Quoted passage Start Marker

Among the long-haul flights, the most popular and massive flight is London - Sydney (16.994 km). Now it is performed with an intermediate landing. Since the days of Lord Sydney, this route has only grown in popularity. A successful experiment in the development of European civilization on one separate continent led to the flow of goods and passengers at a distance of 18.000 km. After three hundred years, the travel length on this route was reduced to one day. The first successful attempt of a non-stop flight from London to Sydney was made by the Australian company Qantas in 1989, flying B747-400 18.000 km in 20 hours 9 minutes without passengers and luggage. This is an example of point A on the load-range diagram.

These projects make it possible to perform the maximum possible flight ranges that, purely theoretically, can be carried out in the equatorial zone. For example, when flying from Buenos Aires to Shanghai, the range is 19.602 km, from Auckland to Madrid - 19.628 km, and between Taipei and Asuncion in the great circle - 19.918 km. But so far there are no such tasks on the main lines. There are experiments and marketing exercises. On December 10, 2005, the Boing 777-200LR completed the longest flight from Hong Kong to London on a 21.602 km west-to-east flight in 22 hours 40 minutes. With a passenger capacity of 301 people, there were 27 people on board. This is a typical point A on the load-range diagram. Boing 777-200LR (Fig. 7) and take as a basis for the analysis of alternative ways to improve fatigue, comfort, and ergonomics.

Quoted passage End Marker
Source data Start Marker

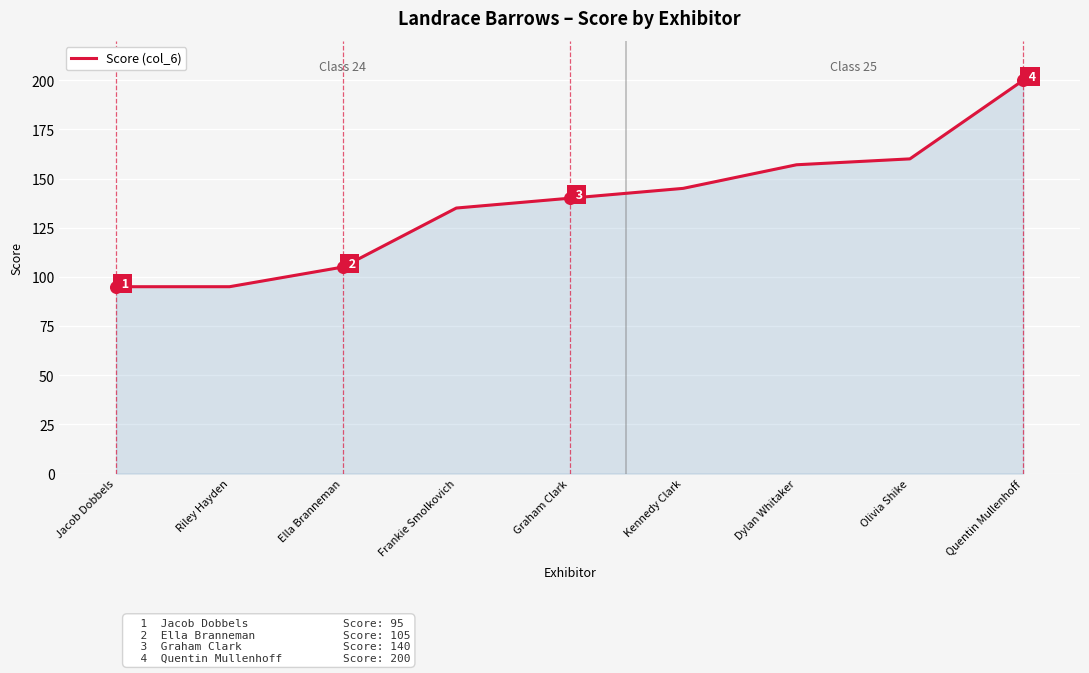

Which has a higher value, Ella Branneman or Frankie Smolkovich?

Frankie Smolkovich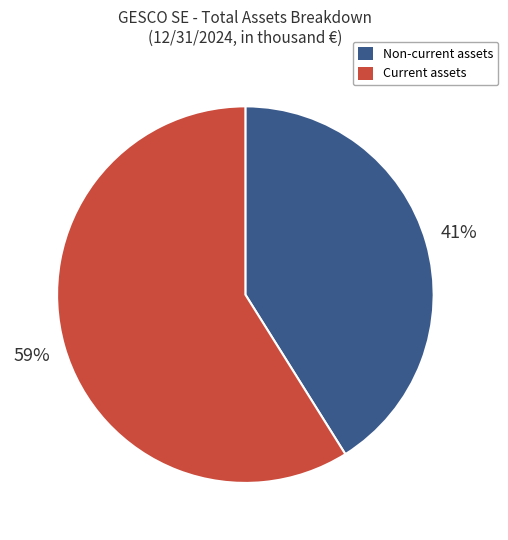

Combined, do Current assets and Non-current assets account for over 50%?

Yes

Source data End Marker

### Required actions
a: Restate the long-haul flights passage starting at "These projects make" and ending at "comfort, and ergonomics.", substituting "publicity stunts" for "marketing exercises".
b: Pick up the long-haul flights passage after its final sentence and keep writing it.

### Answers to the problems
a:
These projects make it possible to perform the maximum possible flight ranges that, purely theoretically, can be carried out in the equatorial zone. For example, when flying from Buenos Aires to Shanghai, the range is 19.602 km, from Auckland to Madrid - 19.628 km, and between Taipei and Asuncion in the great circle - 19.918 km. But so far there are no such tasks on the main lines. There are experiments and publicity stunts. On December 10, 2005, the Boing 777-200LR completed the longest flight from Hong Kong to London on a 21.602 km west-to-east flight in 22 hours 40 minutes. With a passenger capacity of 301 people, there were 27 people on board. This is a typical point A on the load-range diagram. Boing 777-200LR (Fig. 7) and take as a basis for the analysis of alternative ways to improve fatigue, comfort, and ergonomics.

b:
Figure 7 Boeing 777-200LR.

The fatigue of passengers directly depends on the duration of the flight, which determines the presence of increased requirements for the comfort and ergonomics of the passenger seat with the increasing duration of the flight. Figures 8 and 9 show the graphs of the dependence of the step between the rows on the flight time in economy and business classes, respectively. Figure 10 shows the graph of the dependence of the aisle width on the flight time in economy and business classes. It can be noted that a qualitative leap in indicators occurs at around 7 hours 45 minutes.

Figure 8 Graph of the dependence of the distance between the rows on the flight time in economy class.

Figure 9 Graph of the dependence of the distance between the rows on the flight time in business class.

Figure 10 Graph of aisle width versus flight time in economy and business class.

2. Methods of increasing the comfort levels in an aircraft

Many of the world's airlines offer alternatives to standard business or first-class seating to improve comfort. Such places are either wide folding chair-beds hidden by partitions, or separate compartment rooms with a full berth and other furniture. Also, these places are equipped with entertainment systems. Figure 11 shows a first-class compartment, Figure 12 shows the first-class seat equipped with a folding chair and partitions.

Figure 11 First class compartment.

Figure 12 First class seat.

Compartments for resting the aircraft crew are of particular interest. Rooms equipped with berths or comfortable armchairs are usually located in the voids below or above the main salon. In aviation, capsule accommodation is a promising alternative to traditional passenger accommodation. Not so long ago, the Air Lair capsule placement project by the British design agency Factory design was presented to the public. The capsule (Fig. 13) is a module with a folding chair, table, and entertainment system. The modules are installed one above the other in two rows (Fig. 14), which allows increasing the passenger capacity in the area by up to 30%.

Figure 13 Air Lair capsule.

Figure 14 Air Lair two-story capsule layout.

Table 1 shows the values of the area per person in the cabin with non-standard placement.

Table 1 Values of floor space.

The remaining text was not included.